HS2 Rail Link

Planning Issues, Residential Development | February 25, 2013

The recent announcement of the routes for the upcoming high-speed rail link to the north of England has been met with a mixed response.

At an estimated cost of £32.7billion and the creation of over 100,000 jobs the government are hoping the new routes will free up capacity on the conventional rail network for passengers and freight, ease the traffic burden on motorways and boost economic growth.

With a proposed reduction in journey times between London and Manchester from two hours and eight minutes to one hour and eight minutes, the high speed line to Manchester will include stops at Piccadilly in the city centre and Manchester Airport.
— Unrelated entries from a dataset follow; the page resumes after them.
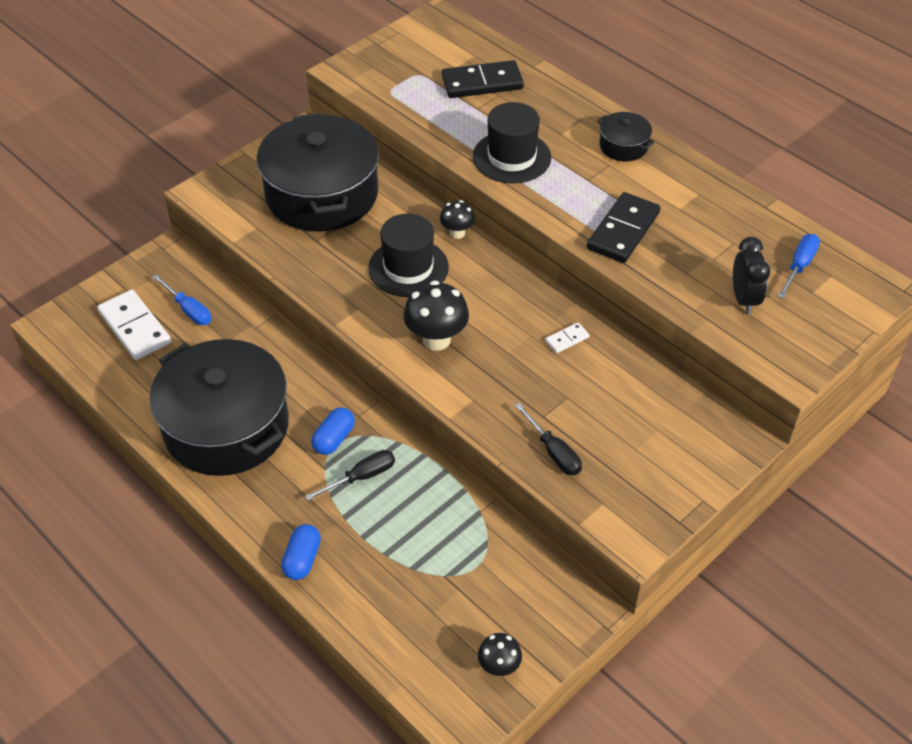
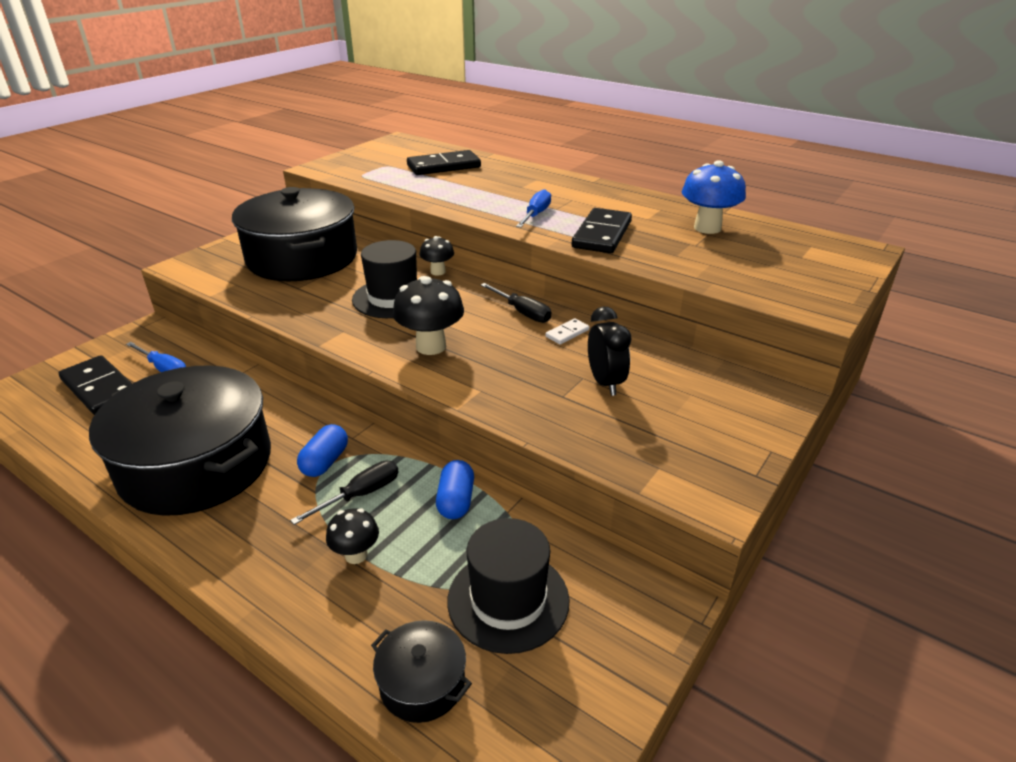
camera: 10 degrees left, 15 degrees down
white domino [97,290,171,360] -> black domino [59,355,132,415]
blue capsule [281,524,321,580] -> blue capsule moved to [436,460,474,519]
black hat [473,102,551,183] -> black hat moved to [447,518,569,654]
black mushroom [478,633,522,676] -> black mushroom moved to [326,508,379,564]
black screwdriver [514,403,582,476] -> black screwdriver moved to [481,283,551,323]
black pot [597,112,655,162] -> black pot moved to [371,620,472,723]
black clock [733,237,770,314] -> black clock moved to [588,307,631,396]
blue screwdriver [778,234,820,299] -> blue screwdriver moved to [516,189,551,227]
none -> blue mushroom [682,160,746,234]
The initial proposals indicate a favoured location for the Manchester Airport station off the M56 motorway, between Warburton Green and Davenport Green, close to Hale Barns.

However, what of the impact on the rural communities?

At AUD Architects we have had to re-evaluate a subterranean residential scheme in Ashley due to the proposed line passing straight through the property. However, with a completion date for the new rail link of some 19 years off, legal challenges being launched or even a change in government and policy scrapping the link HS2 altogether, is this scheme for the bin or does one progress with planned home improvements with an extremely large question mark looming?

It’s funny to think that from the opening of the Liverpool and Manchester railway in 1830 it only took eight years for a rail link to be established to London.